***** TEXTO DA PÁGINA *****

Tecnologias para gestão de ativos já fazem parte do presente de diversas indústrias – os próximos estágios de desenvolvimento incluem o diagnóstico e as ações corretivas. Desafio consiste em transformar informação em conhecimento.

Com o amadurecimento da tecnologia e das ferramentas para aplicação de auditoria de desempenho em malhas de controle, empresas fornecedoras e os usuários já começam a traçar os próximos passos de aprimoramento – principalmente em pontos relativos a diagnósticos e ações corretivas.

O advento da tecnologia de barramento de campo e o desenvolvimento de instrumentos inteligentes tornaram possível que a informação fosse distribuída pelos equipamentos, não precisando estar concentrada única e exclusivamente na sala de controle central – permitindo que informações mais consolidadas sejam transmitidas para o controlador central e disponibilizada para outros instrumentos.

Mas chega a ser um exagero afirmar que o gerenciamento de ativos só é possível se tiver instrumentação inteligente. O compartilhamento da “inteligência” com o campo facilita o processo de gerenciamento, mas sua existência não é um pré-requisito para sua execução. Em muitas indústrias continua sendo realidade a inteligência e o processamento estarem na central de controle onde a informação segue um caminho de mão única, através de um sinal de 4 ~ 20mA. “Ou a inteligência está distribuída no campo através de instrumentação inteligente ou está concentrada na central de controle, o diferencial continua sendo a inteligência em si, a qual é viabilizada em última análise pelo software utilizado. O hardware inteligente pode facilitar consideravelmente esta tarefa, mas não consiste em uma condição necessária para sua execução”, explica Marcelo Farenzena, pesquisador do Grupo de Integração, Modelagem, Simulação, Controle e Otimização de Processos do Departamento de Engenharia Química da UFRGS.
Mesmo com informações baseadas em 4~20mA – e até mesmo pneumáticas – é possível acompanhar o desempenho de um equipamento pela simples monitoração de uma variável acessória como vibração ou temperatura. “Não existe, portanto uma ligação obrigatória entre inteligência distribuida e Gerenciamento de Ativos. O que está acontecendo é que, com os instrumentos inteligentes e com mais capacidade de memória nos dispositivos de campo, parte das tarefas tinha que ser feita de forma centralizada em computadores que concentravam todas as informações da planta agora é possível dividir o trabalho e o processassamento aliviando de um lado o processamento central e especializando o processamento local”, explica o gerente de automação da Braskem, Esdras Demoro.

***** MATERIAL DA TAREFA *****

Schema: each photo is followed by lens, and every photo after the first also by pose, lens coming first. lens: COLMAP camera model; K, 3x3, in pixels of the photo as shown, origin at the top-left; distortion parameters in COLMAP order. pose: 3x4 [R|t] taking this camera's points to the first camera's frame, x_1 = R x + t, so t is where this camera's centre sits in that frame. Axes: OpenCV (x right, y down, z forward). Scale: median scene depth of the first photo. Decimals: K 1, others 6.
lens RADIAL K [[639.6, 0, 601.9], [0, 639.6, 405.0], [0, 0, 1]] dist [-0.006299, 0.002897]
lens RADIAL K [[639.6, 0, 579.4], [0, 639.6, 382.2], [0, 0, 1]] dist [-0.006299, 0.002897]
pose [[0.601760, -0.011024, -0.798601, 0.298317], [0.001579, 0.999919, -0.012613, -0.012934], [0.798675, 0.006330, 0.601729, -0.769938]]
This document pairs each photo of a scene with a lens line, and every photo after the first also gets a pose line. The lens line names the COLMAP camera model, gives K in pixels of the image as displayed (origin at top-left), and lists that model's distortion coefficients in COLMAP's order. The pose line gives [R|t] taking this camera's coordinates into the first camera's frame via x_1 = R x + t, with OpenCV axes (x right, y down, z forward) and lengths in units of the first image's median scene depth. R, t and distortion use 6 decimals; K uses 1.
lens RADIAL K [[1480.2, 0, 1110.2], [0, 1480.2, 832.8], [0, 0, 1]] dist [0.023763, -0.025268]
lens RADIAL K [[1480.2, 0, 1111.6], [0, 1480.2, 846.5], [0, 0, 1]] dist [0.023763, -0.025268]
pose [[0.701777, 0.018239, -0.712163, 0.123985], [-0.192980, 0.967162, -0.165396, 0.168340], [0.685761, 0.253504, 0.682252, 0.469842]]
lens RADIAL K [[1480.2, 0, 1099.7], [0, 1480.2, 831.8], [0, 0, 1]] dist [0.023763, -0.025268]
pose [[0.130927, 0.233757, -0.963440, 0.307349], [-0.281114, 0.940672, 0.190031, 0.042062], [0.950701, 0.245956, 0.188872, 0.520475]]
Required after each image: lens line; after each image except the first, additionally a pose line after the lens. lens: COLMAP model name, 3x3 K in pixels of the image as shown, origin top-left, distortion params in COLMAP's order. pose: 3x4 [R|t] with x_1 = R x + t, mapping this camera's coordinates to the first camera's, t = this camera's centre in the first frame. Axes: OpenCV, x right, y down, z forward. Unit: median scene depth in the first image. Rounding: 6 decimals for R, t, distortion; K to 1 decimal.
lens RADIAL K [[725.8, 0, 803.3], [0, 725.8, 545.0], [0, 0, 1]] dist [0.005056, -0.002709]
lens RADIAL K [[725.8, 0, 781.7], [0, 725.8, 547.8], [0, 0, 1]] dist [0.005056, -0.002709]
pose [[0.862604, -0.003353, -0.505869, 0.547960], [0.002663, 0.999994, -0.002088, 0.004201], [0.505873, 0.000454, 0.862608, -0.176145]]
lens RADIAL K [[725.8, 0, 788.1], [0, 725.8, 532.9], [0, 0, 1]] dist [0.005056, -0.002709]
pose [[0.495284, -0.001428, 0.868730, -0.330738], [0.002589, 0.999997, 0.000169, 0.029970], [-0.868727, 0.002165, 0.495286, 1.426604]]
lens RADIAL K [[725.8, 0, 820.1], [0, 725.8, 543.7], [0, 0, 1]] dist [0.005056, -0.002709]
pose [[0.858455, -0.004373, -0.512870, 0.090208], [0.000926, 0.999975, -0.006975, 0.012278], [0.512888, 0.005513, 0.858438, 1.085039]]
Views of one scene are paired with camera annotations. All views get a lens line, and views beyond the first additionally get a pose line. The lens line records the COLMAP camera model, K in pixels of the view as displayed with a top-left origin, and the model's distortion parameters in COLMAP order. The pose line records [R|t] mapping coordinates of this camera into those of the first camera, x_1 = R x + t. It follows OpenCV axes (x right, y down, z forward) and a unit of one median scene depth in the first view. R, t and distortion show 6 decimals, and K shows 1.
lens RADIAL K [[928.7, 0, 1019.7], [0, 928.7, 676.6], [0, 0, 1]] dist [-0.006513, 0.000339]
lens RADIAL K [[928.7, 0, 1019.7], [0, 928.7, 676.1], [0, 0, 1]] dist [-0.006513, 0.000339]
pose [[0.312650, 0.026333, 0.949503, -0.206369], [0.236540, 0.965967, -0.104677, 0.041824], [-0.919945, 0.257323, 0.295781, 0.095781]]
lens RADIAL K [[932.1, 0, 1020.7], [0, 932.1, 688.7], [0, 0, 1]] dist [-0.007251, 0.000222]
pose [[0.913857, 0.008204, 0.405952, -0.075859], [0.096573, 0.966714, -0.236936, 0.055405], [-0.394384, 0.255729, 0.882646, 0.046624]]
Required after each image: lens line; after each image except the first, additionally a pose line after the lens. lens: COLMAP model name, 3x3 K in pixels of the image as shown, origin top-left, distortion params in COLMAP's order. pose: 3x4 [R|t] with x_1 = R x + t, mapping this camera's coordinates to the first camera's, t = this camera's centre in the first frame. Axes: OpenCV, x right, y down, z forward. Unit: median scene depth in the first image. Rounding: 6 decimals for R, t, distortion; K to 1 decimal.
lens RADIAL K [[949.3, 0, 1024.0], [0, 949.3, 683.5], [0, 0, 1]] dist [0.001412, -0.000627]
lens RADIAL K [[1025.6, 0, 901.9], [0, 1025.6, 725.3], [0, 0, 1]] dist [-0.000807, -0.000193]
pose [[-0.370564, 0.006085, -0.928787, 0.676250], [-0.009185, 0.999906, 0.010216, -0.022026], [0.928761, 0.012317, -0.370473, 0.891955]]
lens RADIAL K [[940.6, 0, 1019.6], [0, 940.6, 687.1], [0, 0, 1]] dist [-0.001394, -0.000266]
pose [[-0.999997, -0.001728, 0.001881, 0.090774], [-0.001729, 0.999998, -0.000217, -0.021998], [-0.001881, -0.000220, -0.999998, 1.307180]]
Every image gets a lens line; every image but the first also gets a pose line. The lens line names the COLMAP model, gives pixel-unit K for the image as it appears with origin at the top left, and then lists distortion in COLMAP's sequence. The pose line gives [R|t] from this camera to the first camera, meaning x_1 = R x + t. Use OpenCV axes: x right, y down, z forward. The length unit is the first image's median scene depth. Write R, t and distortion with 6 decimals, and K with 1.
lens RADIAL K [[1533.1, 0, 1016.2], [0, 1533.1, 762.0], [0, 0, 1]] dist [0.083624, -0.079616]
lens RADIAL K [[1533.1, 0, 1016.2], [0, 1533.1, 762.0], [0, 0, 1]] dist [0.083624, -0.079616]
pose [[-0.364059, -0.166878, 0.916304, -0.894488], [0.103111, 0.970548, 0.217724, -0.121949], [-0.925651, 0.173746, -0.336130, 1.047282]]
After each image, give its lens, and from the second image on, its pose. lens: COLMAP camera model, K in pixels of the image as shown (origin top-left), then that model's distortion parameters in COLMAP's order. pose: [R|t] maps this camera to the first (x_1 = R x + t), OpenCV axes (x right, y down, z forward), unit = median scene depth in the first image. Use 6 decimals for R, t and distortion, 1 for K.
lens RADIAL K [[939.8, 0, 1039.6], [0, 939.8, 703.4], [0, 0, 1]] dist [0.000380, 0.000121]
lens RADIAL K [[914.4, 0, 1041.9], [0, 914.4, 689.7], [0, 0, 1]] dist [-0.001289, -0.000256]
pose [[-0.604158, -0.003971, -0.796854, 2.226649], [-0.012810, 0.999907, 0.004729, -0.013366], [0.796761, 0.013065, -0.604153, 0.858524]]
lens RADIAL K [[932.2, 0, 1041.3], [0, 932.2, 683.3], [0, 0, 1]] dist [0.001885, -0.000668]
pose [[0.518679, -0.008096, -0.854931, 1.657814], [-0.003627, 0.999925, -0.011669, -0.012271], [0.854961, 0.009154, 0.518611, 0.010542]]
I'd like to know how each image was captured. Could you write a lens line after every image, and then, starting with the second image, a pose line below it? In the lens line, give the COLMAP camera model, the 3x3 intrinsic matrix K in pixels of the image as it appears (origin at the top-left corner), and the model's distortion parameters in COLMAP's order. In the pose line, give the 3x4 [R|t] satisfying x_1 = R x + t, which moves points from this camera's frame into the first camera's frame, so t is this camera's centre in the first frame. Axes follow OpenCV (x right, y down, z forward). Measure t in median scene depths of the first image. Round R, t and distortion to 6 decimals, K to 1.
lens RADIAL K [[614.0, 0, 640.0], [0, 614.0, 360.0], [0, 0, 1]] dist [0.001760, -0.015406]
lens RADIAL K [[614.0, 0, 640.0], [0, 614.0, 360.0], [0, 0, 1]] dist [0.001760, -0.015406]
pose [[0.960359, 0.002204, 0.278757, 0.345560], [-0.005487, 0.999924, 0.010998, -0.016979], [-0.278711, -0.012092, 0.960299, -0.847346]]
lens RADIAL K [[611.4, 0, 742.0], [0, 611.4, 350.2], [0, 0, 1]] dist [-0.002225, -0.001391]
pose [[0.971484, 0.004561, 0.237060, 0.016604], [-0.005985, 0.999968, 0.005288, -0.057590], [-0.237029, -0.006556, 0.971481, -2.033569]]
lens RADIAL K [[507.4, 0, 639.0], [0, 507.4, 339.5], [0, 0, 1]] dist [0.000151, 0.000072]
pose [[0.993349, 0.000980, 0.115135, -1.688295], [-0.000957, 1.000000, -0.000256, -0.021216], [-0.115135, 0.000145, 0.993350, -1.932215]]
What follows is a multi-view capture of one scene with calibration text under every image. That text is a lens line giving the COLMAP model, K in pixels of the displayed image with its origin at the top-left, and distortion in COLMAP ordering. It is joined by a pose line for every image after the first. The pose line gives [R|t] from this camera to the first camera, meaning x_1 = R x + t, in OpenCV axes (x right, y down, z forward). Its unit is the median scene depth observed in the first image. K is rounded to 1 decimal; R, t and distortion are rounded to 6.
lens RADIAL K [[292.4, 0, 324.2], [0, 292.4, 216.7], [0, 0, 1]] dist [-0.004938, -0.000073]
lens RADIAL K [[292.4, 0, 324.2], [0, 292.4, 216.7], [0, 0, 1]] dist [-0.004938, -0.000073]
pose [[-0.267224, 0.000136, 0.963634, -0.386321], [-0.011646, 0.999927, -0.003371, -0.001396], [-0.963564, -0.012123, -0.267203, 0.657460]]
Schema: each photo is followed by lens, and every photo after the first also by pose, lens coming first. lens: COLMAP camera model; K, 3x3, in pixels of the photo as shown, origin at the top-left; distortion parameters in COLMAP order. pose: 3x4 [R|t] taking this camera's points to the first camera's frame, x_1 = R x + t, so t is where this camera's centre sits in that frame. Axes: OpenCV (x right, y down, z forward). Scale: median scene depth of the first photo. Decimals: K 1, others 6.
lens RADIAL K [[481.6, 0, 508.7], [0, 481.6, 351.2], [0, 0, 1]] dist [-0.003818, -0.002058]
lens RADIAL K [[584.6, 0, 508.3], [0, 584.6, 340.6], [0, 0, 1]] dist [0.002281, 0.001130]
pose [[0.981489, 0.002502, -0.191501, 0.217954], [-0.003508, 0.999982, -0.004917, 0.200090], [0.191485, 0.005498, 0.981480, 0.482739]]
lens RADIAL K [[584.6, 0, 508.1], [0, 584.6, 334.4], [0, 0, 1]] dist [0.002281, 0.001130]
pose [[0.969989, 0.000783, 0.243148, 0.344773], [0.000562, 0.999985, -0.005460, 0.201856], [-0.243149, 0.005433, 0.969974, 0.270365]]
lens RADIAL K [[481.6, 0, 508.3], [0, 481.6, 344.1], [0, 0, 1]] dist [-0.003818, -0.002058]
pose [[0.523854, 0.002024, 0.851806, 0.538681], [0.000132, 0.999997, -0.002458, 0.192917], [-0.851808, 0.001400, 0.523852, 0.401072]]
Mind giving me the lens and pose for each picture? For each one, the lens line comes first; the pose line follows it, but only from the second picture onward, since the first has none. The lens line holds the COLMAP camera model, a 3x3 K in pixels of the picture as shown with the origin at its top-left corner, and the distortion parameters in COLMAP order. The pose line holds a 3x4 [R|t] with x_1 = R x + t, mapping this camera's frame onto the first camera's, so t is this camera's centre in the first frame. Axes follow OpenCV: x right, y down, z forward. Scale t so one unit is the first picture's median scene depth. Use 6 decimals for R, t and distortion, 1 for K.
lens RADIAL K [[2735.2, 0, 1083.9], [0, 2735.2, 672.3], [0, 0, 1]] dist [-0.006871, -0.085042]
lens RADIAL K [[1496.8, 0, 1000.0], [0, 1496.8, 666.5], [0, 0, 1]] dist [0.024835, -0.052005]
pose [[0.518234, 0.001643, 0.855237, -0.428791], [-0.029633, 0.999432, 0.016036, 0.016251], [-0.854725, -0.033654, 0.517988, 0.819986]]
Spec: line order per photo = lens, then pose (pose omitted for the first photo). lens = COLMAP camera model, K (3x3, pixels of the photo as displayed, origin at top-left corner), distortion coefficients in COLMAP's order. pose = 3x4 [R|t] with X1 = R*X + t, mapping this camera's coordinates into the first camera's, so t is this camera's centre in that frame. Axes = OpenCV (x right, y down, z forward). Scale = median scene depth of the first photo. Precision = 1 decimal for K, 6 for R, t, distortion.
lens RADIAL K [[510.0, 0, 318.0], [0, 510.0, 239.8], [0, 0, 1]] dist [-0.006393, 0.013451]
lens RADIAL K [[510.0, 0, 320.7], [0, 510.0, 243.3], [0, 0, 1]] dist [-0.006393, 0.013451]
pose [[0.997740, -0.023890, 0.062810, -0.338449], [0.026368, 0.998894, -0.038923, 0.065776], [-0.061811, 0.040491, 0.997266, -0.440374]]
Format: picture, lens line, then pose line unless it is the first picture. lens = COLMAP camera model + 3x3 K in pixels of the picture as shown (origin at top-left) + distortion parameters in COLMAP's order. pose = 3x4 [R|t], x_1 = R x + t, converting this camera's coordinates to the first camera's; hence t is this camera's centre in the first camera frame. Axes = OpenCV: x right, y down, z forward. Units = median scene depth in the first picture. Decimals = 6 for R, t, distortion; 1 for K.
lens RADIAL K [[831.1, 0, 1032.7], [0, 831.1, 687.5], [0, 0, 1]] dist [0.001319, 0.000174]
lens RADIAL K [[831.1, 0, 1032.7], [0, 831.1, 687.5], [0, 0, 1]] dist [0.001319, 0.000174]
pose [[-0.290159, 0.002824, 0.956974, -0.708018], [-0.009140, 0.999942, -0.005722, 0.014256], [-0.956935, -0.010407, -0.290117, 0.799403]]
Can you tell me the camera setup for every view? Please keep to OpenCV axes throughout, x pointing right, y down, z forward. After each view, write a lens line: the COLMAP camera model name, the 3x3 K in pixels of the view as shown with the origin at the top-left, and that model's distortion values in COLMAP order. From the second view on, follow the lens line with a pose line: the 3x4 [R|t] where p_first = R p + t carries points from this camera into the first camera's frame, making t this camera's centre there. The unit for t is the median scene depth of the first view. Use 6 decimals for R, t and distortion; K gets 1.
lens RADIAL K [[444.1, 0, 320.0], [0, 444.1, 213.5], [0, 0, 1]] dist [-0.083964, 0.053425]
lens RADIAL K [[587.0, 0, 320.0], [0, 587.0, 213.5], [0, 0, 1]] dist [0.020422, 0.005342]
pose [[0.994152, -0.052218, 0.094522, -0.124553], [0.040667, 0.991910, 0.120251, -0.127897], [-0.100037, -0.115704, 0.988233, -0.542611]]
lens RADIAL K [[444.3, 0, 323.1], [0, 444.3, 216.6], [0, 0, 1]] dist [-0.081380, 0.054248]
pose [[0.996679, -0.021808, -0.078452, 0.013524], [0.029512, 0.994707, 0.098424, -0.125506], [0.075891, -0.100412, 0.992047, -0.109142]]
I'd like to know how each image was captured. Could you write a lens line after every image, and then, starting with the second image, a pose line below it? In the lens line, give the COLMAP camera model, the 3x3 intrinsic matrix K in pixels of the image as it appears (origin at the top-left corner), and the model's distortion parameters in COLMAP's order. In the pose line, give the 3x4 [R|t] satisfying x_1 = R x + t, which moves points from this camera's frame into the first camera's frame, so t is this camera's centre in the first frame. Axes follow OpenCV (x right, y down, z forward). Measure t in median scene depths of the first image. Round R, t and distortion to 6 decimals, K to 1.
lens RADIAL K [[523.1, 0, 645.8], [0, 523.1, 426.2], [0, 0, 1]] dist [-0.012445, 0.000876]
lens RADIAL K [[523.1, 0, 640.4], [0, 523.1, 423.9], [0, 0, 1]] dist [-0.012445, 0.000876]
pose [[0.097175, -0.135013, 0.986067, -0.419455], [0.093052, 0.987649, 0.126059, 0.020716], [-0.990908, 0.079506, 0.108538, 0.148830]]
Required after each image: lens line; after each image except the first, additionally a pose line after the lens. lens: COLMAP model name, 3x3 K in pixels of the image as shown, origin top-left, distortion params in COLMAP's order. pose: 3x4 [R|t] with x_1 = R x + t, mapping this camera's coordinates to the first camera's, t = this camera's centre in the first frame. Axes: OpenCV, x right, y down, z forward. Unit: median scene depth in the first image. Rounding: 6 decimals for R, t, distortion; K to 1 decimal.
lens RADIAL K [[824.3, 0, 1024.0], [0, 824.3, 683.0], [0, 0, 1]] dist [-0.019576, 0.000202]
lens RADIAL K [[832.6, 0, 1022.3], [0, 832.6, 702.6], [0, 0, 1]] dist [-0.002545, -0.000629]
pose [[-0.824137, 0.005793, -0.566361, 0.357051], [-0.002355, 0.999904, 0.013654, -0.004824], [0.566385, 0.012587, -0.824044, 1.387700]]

*****

### EXPLORE O MATERIAL
- a) Organize como lista JSON de strings as linhas dos registros, do início dos registros até a linha que contém "0.006330, 0.601729, -0.769938]]", inclusive. Use uma string por linha e omita as linhas em branco.
- b) Retome o texto sobre gestão de ativos industriais a partir do ponto em que ele termina.

### RESPOSTAS NUMERADAS
- a)
[
  "Schema: each photo is followed by lens, and every photo after the first also by pose, lens coming first. lens: COLMAP camera model; K, 3x3, in pixels of the photo as shown, origin at the top-left; distortion parameters in COLMAP order. pose: 3x4 [R|t] taking this camera's points to the first camera's frame, x_1 = R x + t, so t is where this camera's centre sits in that frame. Axes: OpenCV (x right, y down, z forward). Scale: median scene depth of the first photo. Decimals: K 1, others 6.",
  "lens RADIAL K [[639.6, 0, 601.9], [0, 639.6, 405.0], [0, 0, 1]] dist [-0.006299, 0.002897]",
  "lens RADIAL K [[639.6, 0, 579.4], [0, 639.6, 382.2], [0, 0, 1]] dist [-0.006299, 0.002897]",
  "pose [[0.601760, -0.011024, -0.798601, 0.298317], [0.001579, 0.999919, -0.012613, -0.012934], [0.798675, 0.006330, 0.601729, -0.769938]]"
]

- b)
“É bem claro que o gerenciamento de ativos fica muito facilitado com a utilização de instrumentação inteligente e barramentos de campo, pois estas tecnologias evitam que uma avalanche de dados não processados chegue a central de controle. Estas novas tecnologias permitem que informações mais consolidadas, processadas e pré-selecionadas sejam efetivamente disponibilizadas”, conta o professor Jorge Trierweiler, coordenador do Grupo de Integração, Modelagem, Simulação, Controle e Otimização de Processos.

Independente da tecnologia de hardware que se utilize, a indústria já percebeu os benefícios de se empregar um sistema de gerenciamento de ativos. “Embora a tecnologia de gerenciamento de ativos continue se desenvolvendo não se deve postergar a sua aplicação, uma vez que os benefícios econômicos e operacionais que hoje podem ser alcançados com sua aplicação já são expressivos. Adicionalmente, a adoção dessas técnicas irá permitir a capacitação da equipe nesta nova forma de operar e manter o processo – esse aprendizado é fundamental para a incorporação dos desenvolvimentos futuros que, em breve, estarão disponíveis no mercado”, explica o professor Jorge Trierweiler.

Qual o momento ideal para que as empresas passassem a utilizar as novas tecnologias? Herbert Teixeira, do Centro de Pesquisas da Petrobras responde: “o momento é este”. Esdras Demoro, da Braskem, é mais enfático: “Já devia ter acontecido”.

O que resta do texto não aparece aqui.